Brief: For each line of the listing that holds "Example", show the full line.

Given information:
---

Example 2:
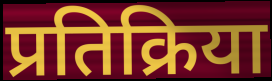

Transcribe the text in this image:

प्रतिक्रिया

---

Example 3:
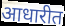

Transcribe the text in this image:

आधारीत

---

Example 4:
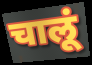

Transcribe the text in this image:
---
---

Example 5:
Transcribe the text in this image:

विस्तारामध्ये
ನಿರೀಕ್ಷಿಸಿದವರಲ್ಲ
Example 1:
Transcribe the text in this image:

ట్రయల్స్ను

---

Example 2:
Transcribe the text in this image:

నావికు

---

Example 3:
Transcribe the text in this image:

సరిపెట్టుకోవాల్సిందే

Answer to the problem:
Example 2:
Example 3:
Example 4:
Example 5:
Example 1:
Example 2:
Example 3:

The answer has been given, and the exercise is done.